Friday, October 21, 2016

Dr. Faulkner: Know it All?

A recent newspaper article brought to my attention a quote from legendary basketball coach John Wooden.  “It’s what you learn after you know it all that counts.”

Two instances from my personal life resonate with this quote.  First as a teenager, I thought my parents were dumb as posts.  They weren’t hip, cool, or in touch.  I remember a high school speech I prepared that berated the older generation for being so ignorant of the current situation.   Not too many years following, I was amazed at how much my parents had learned and what great wisdom they had developed.

The second was something someone told me when I embarked on the journey to earn a doctorate.  I’ve long since forgotten who said it but the insight stayed with me.  They said, “Getting an advanced degree is choosing to remain ignorant about many subjects so you can learn a whole lot about one subject.”

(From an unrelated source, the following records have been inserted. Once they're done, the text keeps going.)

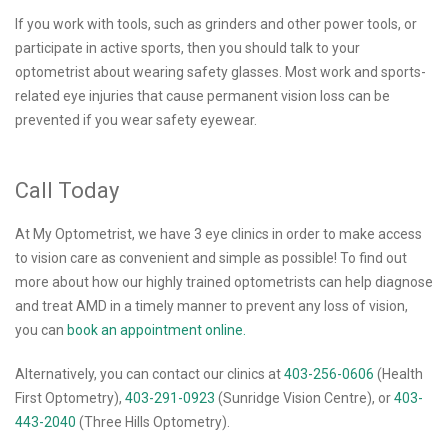
If you work with tools, such as grinders and other power tools, or
participate in active sports, then you should talk to your
optometrist about wearing safety glasses. Most work and sports-
related eye injuries that cause permanent vision loss can be
prevented if you wear safety eyewear.
Call Today
At My Optometrist, we have 3 eye clinics in order to make access
to vision care as convenient and simple as possible! To find out
more about how our highly trained optometrists can help diagnose
and treat AMD in a timely manner to prevent any loss of vision,
you can
book an appointment online.
Alternatively, you can contact our clinics at
403-256-0606
(Health
First Optometry),
403-291-0923
(Sunridge Vision Centre), or
403-
443-2040
(Three Hills Optometry).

Believing that we already know it all can cause us to miss out on so many new things.  Entrenched ideas sometimes cause us to dig in our heels and refuse to even try innovative developments in our work and home life.  And of course ego can cause us to be unwilling to admit that we might be unknowledgeable or even wrong.  (Remember what difficulty Fonzie had just saying the word.)

It is somewhat humbling to find out we don’t know it all but it is also liberating to anticipate each day as an opportunity to learn something new.  Now that you know it all, what more can you learn?